Bronislava Nijinska
Fiche mise à jour le 4 juin 2026
Bronislava Nijinska est une danseuse, chorégraphe, maîtresse de ballet et pédagogue polonaise et russe, née le 8 janvier 1891 à Minsk (Empire russe) et morte le 21 février 1972 à Pacific Palisades (Los Angeles, États-Unis). Formée à l'École impériale de ballet de Saint-Pétersbourg, elle s'impose comme la première et unique femme chorégraphe de la prestigieuse compagnie des Ballets russes de Serge de Diaghilev. Figure majeure de l'avant-garde chorégraphique du XXe siècle, elle a profondément modernisé la danse classique en y intégrant l'abstraction, le constructivisme et une complexité rythmique révolutionnaire.
Biographie
1891. Bronislava Nijinska naît au sein d’une famille de danseurs professionnels polonais itinérants, Tomasz Niżyński et Eleonora Bereda. Baptisée à Varsovie, elle grandit dans un environnement artistique foisonnant. Dès son plus jeune âge, elle est initiée aux danses folkloriques polonaises, hongroises et russes par ses parents, et reçoit ses premières leçons de claquettes de la part des danseurs afro-américains Jackson et Johnson, alors en tournée.
1900. Après la séparation de ses parents, sa mère s’installe à Saint-Pétersbourg. Bronislava intègre l’École impériale de ballet de Saint-Pétersbourg à l’âge de neuf ans. Elle y étudie sous la direction de maîtres illustres tels qu’Enrico Cecchetti, Nicolaï Legat et Michel Fokine. Elle développe une complicité physique et artistique unique avec son frère aîné, le légendaire Vaslav Nijinski, dont elle observe et partage les explorations corporelles audacieuses.
1908. Diplômée comme « Artiste des Théâtres Impériaux », elle fait ses débuts professionnels sur la scène du Théâtre Mariinsky. Dès 1909, elle rejoint l’aventure des Ballets russes de Serge de Diaghilev à Paris. Elle s’illustre rapidement dans le répertoire de Fokine, créant notamment le rôle de Papillon dans Le Carnaval (1910) et se faisant remarquer en danseuse de rue dans Petrouchka (1911).

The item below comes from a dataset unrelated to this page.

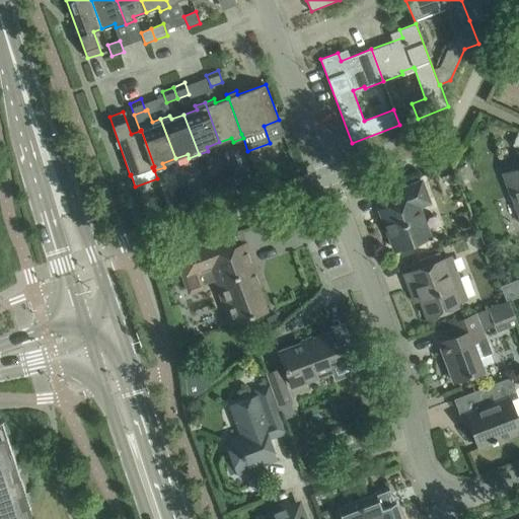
[(518,214),(518,167),(504,173),(518,214)]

1912. Elle assiste secrètement son frère Vaslav dans l’élaboration de ses chorégraphies révolutionnaires et controversées, notamment L’Après-midi d’un faune (1912) puis Le Sacre du printemps (1913). Cette collaboration étroite influence durablement sa propre vision de la danse, caractérisée par l’abstraction du geste, l’ancrage au sol et la force géométrique des mouvements de groupe.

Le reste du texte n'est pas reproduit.